Коммунары никогда не вспоминают своей беспризорной жизни, никогда они не ведут разговоров и бесед о прошлом. Мы также подчиняемся этому правилу. Воспитателям запрещено напоминать коммунарам о прошлом.
Благодаря этому ничто не нарушает общего нашего тона, ничто не вызывает у нас сомнений в полноценности и незапятнанности нашей жизни. Иногда только какой-нибудь бестактный приезжий говорун вдруг зальется восторгами по случаю разительных перемен, происшедших в "душах" наших коммунаров.
- Вот, вы были последними людьми, вы валялись на улицах, вам приходилось и красть...
Коммунары с хмурой деликатностью выслушивают подобные восторги, но никогда никто ни одним словом на них не отзовется.
Однако еще живые щупальцы пытаются присосаться к нашему коллективу. В такие моменты коммуна вдруг охватывается лихорадкой, она, как заболевший организм, быстро и тревожно мобилизует все силы, чтобы в опасном месте потушить развитие каких-то социальных бактерий.
Социальную инфекцию, напоминающую нам наше прошлое, приносят к нам чаще всего новенькие.
Новенький воспитанник в коммуне сильно чувствует общий тон коллектива и никогда не посмеет открыто проповедовать что-либо, напоминающее блатную идеологию, он даже никогда не осмелится иронически взглянуть на нашу жизнь. Но у него есть привычки и симпатии, вкусы и выражения, от которых он сразу не в состоянии избавиться. Часто он даже не понимает, от чего и почему ему нужно избавиться. Наиболее часто это бывает у мальчиков с пониженным интеллектом и слабой волей. Такой новенький просто неловко чувствует себя в среде подтянутых, дисциплинированных и бодрых коммунаров: он не в состоянии понять законы взаимной связи и взаимного уважения. Ему на каждом шагу мерещится несправедливость, он всегда по старой привычке считает необходимым принять защитно-угрожающую позу, в каждом слове и в движении других он видит что-то опасное и вредное для себя, и во всем коллективе он готов каждую минуту видеть чуждые и враждебные силы. В то же время, даже когда он полон желания работать, он лишен какой бы то нибыло способности заставить себя пережить самое небольшое напряжение. Еще в коллекторе полный намерениями "исправиться", он рефлективно не способен пройти мимо "плохо лежащей" вещи, чтобы ее не присвоить, успокоив себя на первый раз убедительными соображениями, что "никто ни за что не узнает". Точно размеренный коммунарский день, точно указанные и настойчиво напоминаемые правила ношения одежды, гигиены, вежливости - все это с первого дня кажется ему настолько утомительным, настолько придирчивым, что уже начинается вспоминаться улица или беспорядочный, заброшенный детский дом, где каждому вольно делать что хочется.

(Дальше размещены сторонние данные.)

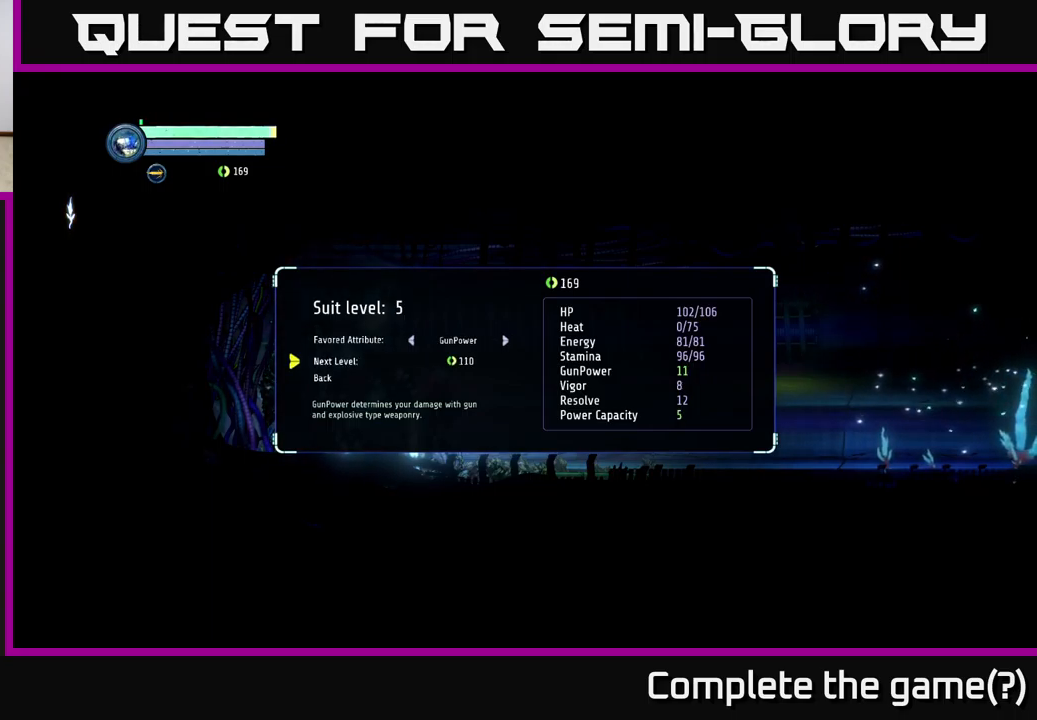
{"buttons": [], "left_stick": "center", "right_stick": "center", "events": []}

Контраст полудикого, анархического прозябания "на воле" и свободы в организованном коллективе настолько разителен и тяжел, что каждому новенькому первые дни обязательно даются тяжело. Но большинство ребят очень быстро и активно входит в коллектив. Их подтягивает больше всего, может быть, серьезность предьявляемых требований. Обычно бывает, что ребята бунтуют только до первого "рапорта". Новенький пробует немного "побузить", нарочно толкнет девочку, уйдет с работы, возьмет чужую вещь, замахнется кулаком, ответит ненужной грубостью. На замечание другого коммунара удивится:
- А ты что? А тебе болит?
Первый же "рапорт" производит на него совершенно ошеломляющее впечатление. Когда председатель общего собрания спокойно называет его фамилию, он еще немного топорщится, недовольно поворачивается на стуле и пробует все так же защищаться:
- Ну что?
Но у председателя уже сталь в голосе:
- Что? Иди на середину!
Неохотно поднимается с места и делает несколько шагов, развязно покачиваясь и опуская пояс пониже бедер, как это принято у холодногорских франтов. Одна рука - в бок, другая - в кармане, ноги в какой-то балетной позиции, вообще во всей фигуре достоинство и независимость.
Но весь зал вдруг гремит негодующим, железным требованием:
- Стань смирно!
Он растерянно оглядывается, но немедленно вытягивается, хотя одна рука еще в кармане.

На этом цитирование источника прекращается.